Under normal circumstances, after a tennis match at his country club, say, that young man was the kind of guy who would jump over the net to shake your hand and say, “Great game! You’ll beat me next time. Let me buy you a beer.”
But after fighting for his life, the completely normal reaction was to act like a mixed martial arts fighter after a cage fight. And, having been there, I can also guarantee you he didn’t later feel “remorse” for being alive.

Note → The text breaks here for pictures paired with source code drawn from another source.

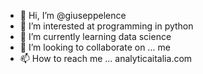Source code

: - 👋 Hi, I’m @giuseppelence 
- 👀 I’m interested at programming in python
- 🌱 I’m currently learning data science
- 💞️ I’m looking to collaborate on ... me
- 📫 How to reach me ... analyticaitalia.com

<!---
giuseppelence/giuseppelence is a ✨ special ✨ repository because its `README.md` (this file) appears on your GitHub profile.
You can click the Preview link to take a look at your changes.
--->

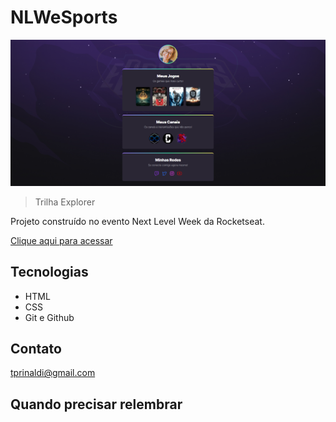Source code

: # NLWeSports

![preview](./.github/preview.png)

> Trilha Explorer

Projeto construído no evento Next Level Week da Rocketseat.

[Clique aqui para acessar](https://tprinaldi.github.io/NLWeSports)

## Tecnologias
- HTML
- CSS
- Git e Github

## Contato

tprinaldi@gmail.com 

## Quando precisar relembrar
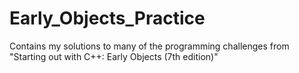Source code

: # Early_Objects_Practice
Contains my solutions to many of the programming challenges from "Starting out with C++: Early Objects (7th edition)"
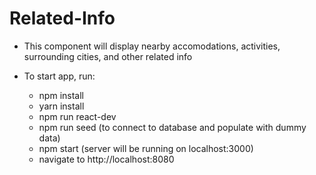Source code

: # Related-Info

* This component will display nearby accomodations, activities, surrounding cities, and other related info

* To start app, run:
  * npm install
  * yarn install
  * npm run react-dev
  * npm run seed (to connect to database and populate with dummy data)
  * npm start (server will be running on localhost:3000)
  * navigate to http://localhost:8080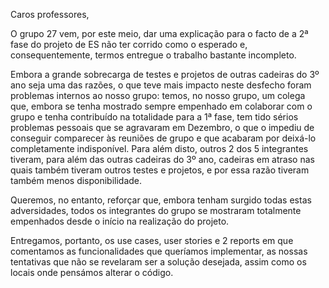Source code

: Caros professores,


O grupo 27 vem, por este meio, dar uma explicação para o facto de a 2ª fase do projeto de ES não ter corrido como o esperado e, consequentemente, termos entregue o trabalho bastante incompleto.

Embora a grande sobrecarga de testes e projetos de outras cadeiras do 3º ano seja uma das razões, o que teve mais impacto neste desfecho foram problemas internos ao nosso grupo: temos, no nosso grupo, um colega que, embora se tenha mostrado sempre empenhado em colaborar com o grupo e tenha contribuído na totalidade para a 1ª fase, tem tido sérios problemas pessoais que se agravaram em Dezembro, o que o impediu de conseguir comparecer às reuniões de grupo e que acabaram por deixá-lo completamente indisponível. Para além disto, outros 2 dos 5 integrantes tiveram, para além das outras cadeiras do 3º ano, cadeiras em atraso nas quais também tiveram outros testes e projetos, e por essa razão tiveram também menos disponibilidade.

Queremos, no entanto, reforçar que, embora tenham surgido todas estas adversidades, todos os integrantes do grupo se mostraram totalmente empenhados desde o início na realização do projeto.

Entregamos, portanto, os use cases, user stories e 2 reports em que comentamos as funcionalidades que queríamos implementar, as nossas tentativas que não se revelaram ser a solução desejada, assim como os locais onde pensámos alterar o código.
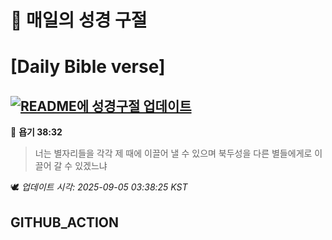 # 🙏 매일의 성경 구절
# [Daily Bible verse]
## [![README에 성경구절 업데이트](https://github.com/DONGSUKA/first_test/actions/workflows/update-readme-bible.yml/badge.svg)](https://github.com/DONGSUKA/first_test/actions/workflows/update-readme-bible.yml)
<!-- START_BIBLE_VERSE -->
📖 **욥기 38:32**
> 너는 별자리들을 각각 제 때에 이끌어 낼 수 있으며 북두성을 다른 별들에게로 이끌어 갈 수 있겠느냐

🕊️ _업데이트 시각: 2025-09-05 03:38:25 KST_
  <!-- END_BIBLE_VERSE -->
## GITHUB_ACTION
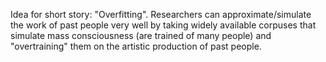 <!--
.. title: Overfitting
.. slug: overfitting
.. date: 2019-03-17 19:19:10 UTC+01:00
.. tags: 
.. category: 
.. link: 
.. description: 
.. type: text
.. status: draft
-->

Idea for short story: "Overfitting". Researchers can approximate/simulate the work of past people very well by taking widely available corpuses that simulate mass consciousness (are trained of many people) and "overtraining" them on the artistic production of past people.
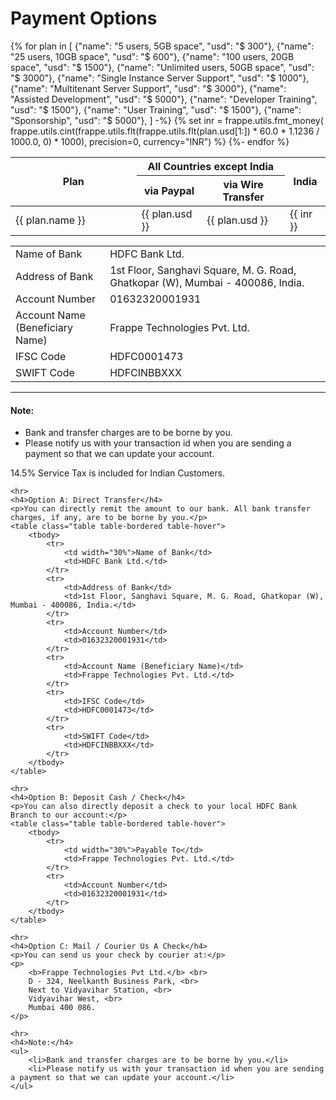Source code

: # Payment Options

<!-- jinja -->
<table class="table table-bordered table-hover">
	<thead>
		<tr>
			<th rowspan=2 style="width: 40%;">Plan</th>
			<th colspan=2 class="text-center">All Countries except India</th>
			<th rowspan=2 class="text-right">India</th>
		</tr>
		<tr>
			<th class="text-right">via Paypal</th>
			<th class="text-right">via Wire Transfer</th>
		</tr>
	</thead>
	<tbody>
		{% for plan in [
			{"name": "5 users, 5GB space", "usd": "$ 300"},
			{"name": "25 users, 10GB space", "usd": "$ 600"},
			{"name": "100 users, 20GB space", "usd": "$ 1500"},
			{"name": "Unlimited users, 50GB space", "usd": "$ 3000"},
			{"name": "Single Instance Server Support", "usd": "$ 1000"},
			{"name": "Multitenant Server Support", "usd": "$ 3000"},
			{"name": "Assisted Development", "usd": "$ 5000"},
			{"name": "Developer Training", "usd": "$ 1500"},
			{"name": "User Training", "usd": "$ 1500"},
			{"name": "Sponsorship", "usd": "$ 5000"},
		] -%}
			{% set inr = frappe.utils.fmt_money(
				frappe.utils.cint(frappe.utils.flt(frappe.utils.flt(plan.usd[1:]) * 60.0 * 1.1236 / 1000.0, 0) * 1000),
				precision=0,
				currency="INR") %}
			<tr>
				<td>{{ plan.name }}</td>
				<td class="text-right"><a class="paypal-paynow" data-plan="{{ plan.name }}" onclick="pay.paypal(this)">{{ plan.usd }}</a></td>
				<td class="text-right"><a class="wire-transfer" data-amount="{{ plan.usd }}" onclick="pay.wire_transfer(this, '.wire-transfer-msg')">{{ plan.usd }}</a></td>
				<td class="text-right"><a class="india-wire-transfer" data-amount="{{ inr }}" onclick="pay.wire_transfer(this, '.india-wire-transfer-msg')">{{ inr }}</a></td>
			</tr>
		{%- endfor %}
	</tbody>
</table>

<div class="wire-transfer-msg hidden">
	<table class="table table-bordered table-hover">
		<tbody>
			<tr>
				<td width="30%">Name of Bank</td>
				<td>HDFC Bank Ltd.</td>
			</tr>
			<tr>
				<td>Address of Bank</td>
				<td>1st Floor, Sanghavi Square, M. G. Road, Ghatkopar (W), Mumbai - 400086, India.</td>
			</tr>
			<tr>
				<td>Account Number</td>
				<td>01632320001931</td>
			</tr>
			<tr>
				<td>Account Name (Beneficiary Name)</td>
				<td>Frappe Technologies Pvt. Ltd.</td>
			</tr>
			<tr>
				<td>IFSC Code</td>
				<td>HDFC0001473</td>
			</tr>
			<tr>
				<td>SWIFT Code</td>
				<td>HDFCINBBXXX</td>
			</tr>
		</tbody>
	</table>
	<hr>
	<h4>Note:</h4>
	<ul>
		<li>Bank and transfer charges are to be borne by you.</li>
		<li>Please notify us with your transaction id when you are sending a payment so that we can update your account.</li>
	</ul>
</div>

<div class="india-wire-transfer-msg hidden">
	<p>14.5% Service Tax is included for Indian Customers.</p>

	<hr>
	<h4>Option A: Direct Transfer</h4>
	<p>You can directly remit the amount to our bank. All bank transfer charges, if any, are to be borne by you.</p>
	<table class="table table-bordered table-hover">
		<tbody>
			<tr>
				<td width="30%">Name of Bank</td>
				<td>HDFC Bank Ltd.</td>
			</tr>
			<tr>
				<td>Address of Bank</td>
				<td>1st Floor, Sanghavi Square, M. G. Road, Ghatkopar (W), Mumbai - 400086, India.</td>
			</tr>
			<tr>
				<td>Account Number</td>
				<td>01632320001931</td>
			</tr>
			<tr>
				<td>Account Name (Beneficiary Name)</td>
				<td>Frappe Technologies Pvt. Ltd.</td>
			</tr>
			<tr>
				<td>IFSC Code</td>
				<td>HDFC0001473</td>
			</tr>
			<tr>
				<td>SWIFT Code</td>
				<td>HDFCINBBXXX</td>
			</tr>
		</tbody>
	</table>

	<hr>
	<h4>Option B: Deposit Cash / Check</h4>
	<p>You can also directly deposit a check to your local HDFC Bank Branch to our account:</p>
	<table class="table table-bordered table-hover">
		<tbody>
			<tr>
				<td width="30%">Payable To</td>
				<td>Frappe Technologies Pvt. Ltd.</td>
			</tr>
			<tr>
				<td>Account Number</td>
				<td>01632320001931</td>
			</tr>
		</tbody>
	</table>

	<hr>
	<h4>Option C: Mail / Courier Us A Check</h4>
	<p>You can send us your check by courier at:</p>
	<p>
		<b>Frappe Technologies Pvt Ltd.</b> <br>
		D - 324, Neelkanth Business Park, <br>
		Next to Vidyavihar Station, <br>
		Vidyavihar West, <br>
		Mumbai 400 086.
	</p>

	<hr>
	<h4>Note:</h4>
	<ul>
		<li>Bank and transfer charges are to be borne by you.</li>
		<li>Please notify us with your transaction id when you are sending a payment so that we can update your account.</li>
	</ul>
</div>

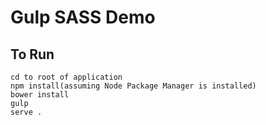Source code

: # Gulp SASS Demo

## To Run
    cd to root of application
    npm install(assuming Node Package Manager is installed)
    bower install
    gulp
    serve .
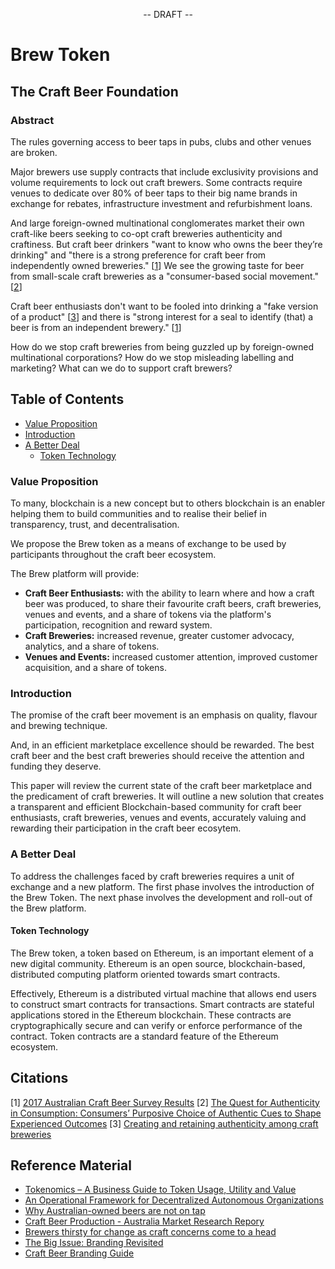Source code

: <p align="center">
-- DRAFT --
</p>

<p align="center">
  <h1>Brew Token</h1>
</p>

<p align="center">
<h2>The Craft Beer Foundation</h2>
</p>

<p align="center">
<h3>Abstract</h3>
</p>


The rules governing access to beer taps in pubs, clubs and other venues are broken.

Major brewers use supply contracts that include exclusivity provisions and volume requirements to lock out craft
brewers. Some contracts require venues to dedicate over 80% of beer taps to their big name brands in exchange for
rebates, infrastructure investment and refurbishment loans.

And large foreign-owned multinational conglomerates market their own craft-like beers seeking to co-opt craft breweries
authenticity and craftiness. But craft beer drinkers "want to know who owns the beer they’re drinking" and "there is a
strong preference for craft beer from independently owned breweries." [[1](#citations)] We see the growing taste for
beer from small-scale craft breweries as a "consumer-based social movement." [[2](#citations)]

Craft beer enthusiasts don't want to be fooled into drinking a "fake version of a product" [[3](#citations)] and there 
is "strong interest for a seal to identify (that) a beer is from an independent brewery." [[1](#citations)]

How do we stop craft breweries from being guzzled up by foreign-owned multinational corporations? 
How do we stop misleading labelling and marketing? 
What can we do to support craft brewers?

## Table of Contents

- [Value Proposition](#value-proposition)
- [Introduction](#introduction)
- [A Better Deal](#a-new-deal)
  - [Token Technology](#token-technology)

### Value Proposition

To many, blockchain is a new concept but to others blockchain is an enabler helping them to build communities and to
realise their belief in transparency, trust, and decentralisation.

We propose the Brew token as a means of exchange to be used by participants throughout the craft beer ecosystem.

The Brew platform will provide:

- <strong>Craft Beer Enthusiasts:</strong> with the ability to learn where and how a craft beer was produced, to 
  share their favourite craft beers, craft breweries, venues and events, and a share of tokens via the platform's 
  participation, recognition and reward system.
- <strong>Craft Breweries:</strong> increased revenue, greater customer advocacy, analytics, and a share of tokens.
- <strong>Venues and Events:</strong> increased customer attention, improved customer acquisition, and a share of tokens.

### Introduction

The promise of the craft beer movement is an emphasis on quality, flavour and brewing technique.

And, in an efficient marketplace excellence should be rewarded. The best craft beer and the best craft breweries 
should receive the attention and funding they deserve.

This paper will review the current state of the craft beer marketplace and the predicament of craft breweries.
It will outline a new solution that creates a transparent and efficient Blockchain-based community for craft beer 
enthusiasts, craft breweries, venues and events, accurately valuing and rewarding their participation in the 
craft beer ecosytem.

### A Better Deal

To address the challenges faced by craft breweries requires a unit of exchange and a new platform. The first phase
involves the introduction of the Brew Token. The next phase involves the development and roll-out of the Brew platform.

#### Token Technology

The Brew token, a token based on Ethereum, is an important element of a new digital community.
Ethereum is an open source, blockchain-based, distributed computing platform oriented towards smart contracts.

Effectively, Ethereum is a distributed virtual machine that allows end users to construct smart contracts for
transactions. Smart contracts are stateful applications stored in the Ethereum blockchain. These contracts are
cryptographically secure and can verify or enforce performance of the contract. Token contracts are a standard feature
of the Ethereum ecosystem.





## Citations

[1] [2017 Australian Craft Beer Survey Results](https://www.beercartel.com.au/blog/2017-australian-craft-beer-survey-results/)
[2] [The Quest for Authenticity in Consumption: Consumers’ Purposive Choice of Authentic Cues to Shape Experienced Outcomes](https://academic.oup.com/jcr/article-abstract/36/5/838/1790161?redirectedFrom=fulltext)
[3] [Creating and retaining authenticity among craft breweries](https://open.bu.edu/handle/2144/15673)

## Reference Material

- [Tokenomics – A Business Guide to Token Usage, Utility and Value](http://web.archive.org/web/20170610165225/http://startupmanagement.org/2017/06/10/tokenomics-a-business-guide-to-token-usage-utility-and-value/)
- [An Operational Framework for Decentralized Autonomous Organizations](http://web.archive.org/web/20160110194852/http://startupmanagement.org:80/2015/02/04/an-operational-framework-for-decentralized-autonomous-organizations/)
- [Why Australian-owned beers are not on tap](https://www.choice.com.au/food-and-drink/drinks/alcohol/articles/why-australian-owned-beers-are-not-on-tap)
- [Craft Beer Production - Australia Market Research Repory](http://www.ibisworld.com.au/industry-trends/specialised-market-research-reports/consumer-goods-services/craft-beer-production.html)
- [Brewers thirsty for change as craft concerns come to a head](http://www.abc.net.au/radionational/programs/blueprintforliving/craft-beer-industry-concerns-come-to-a-head/6512740)
- [The Big Issue: Branding Revisited](https://craftypint.com/news/1596/The_Big_Issue_Branding_Revisited)
- [Craft Beer Branding Guide](https://craftbeerbrandingguide.com/)

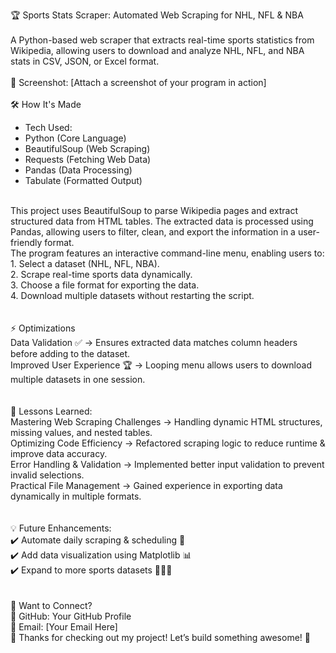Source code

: 🏆 Sports Stats Scraper: Automated Web Scraping for NHL, NFL & NBA
<br>
<br>
A Python-based web scraper that extracts real-time sports statistics from Wikipedia, allowing users to download and analyze NHL, NFL, and NBA stats in CSV, JSON, or Excel format.
<br>
<br>
📸 Screenshot: [Attach a screenshot of your program in action]
<br>
<br>
🛠 How It's Made <br>
* Tech Used: <br>
* Python (Core Language)<br>
* BeautifulSoup (Web Scraping)<br>
* Requests (Fetching Web Data)<br>
* Pandas (Data Processing)<br>
* Tabulate (Formatted Output)<br>
<br>
This project uses BeautifulSoup to parse Wikipedia pages and extract structured data from HTML tables. The extracted data is processed using Pandas, allowing users to filter, clean, and export the information in a user-friendly format.
<br>
The program features an interactive command-line menu, enabling users to:
<br>
1. Select a dataset (NHL, NFL, NBA).<br>
2. Scrape real-time sports data dynamically. <br>
3. Choose a file format for exporting the data.<br>
4. Download multiple datasets without restarting the script. <br>
<br>
<br>
⚡ Optimizations<br>
  Data Validation ✅ → Ensures extracted data matches column headers before adding to the dataset.<br>
  Improved User Experience 🏆 → Looping menu allows users to download multiple datasets in one session.<br>
<br>
<br>
🎯 Lessons Learned: <br>
  Mastering Web Scraping Challenges → Handling dynamic HTML structures, missing values, and nested tables. <br>
  Optimizing Code Efficiency → Refactored scraping logic to reduce runtime & improve data accuracy.<br>
  Error Handling & Validation → Implemented better input validation to prevent invalid selections.<br>
  Practical File Management → Gained experience in exporting data dynamically in multiple formats.<br>
<br>
<br>
💡 Future Enhancements: <br>
✔️ Automate daily scraping & scheduling 📅 <br>
✔️ Add data visualization using Matplotlib 📊<br>
✔️ Expand to more sports datasets 🏀🏈🏒<br>
<br>
<br>
📩 Want to Connect?<br>
🔗 GitHub: Your GitHub Profile<br>
📧 Email: [Your Email Here]<br>
🎉 Thanks for checking out my project! Let’s build something awesome! 🚀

Of the five police officers I know who have had to kill people in the line of duty, not one of them regrets the split second decisions they made that kept them alive and not the other guy. None of them like to talk about it, but none of them feel “remorse” for staying alive.
The line between victim and victor can be very thin, very tenuous, and can change very quickly, but only a man who has no understanding of—or empathetic imagination for—the realities of the world outside the Mainline and the Ivy League could ever imagine survival should be tempered with remorse.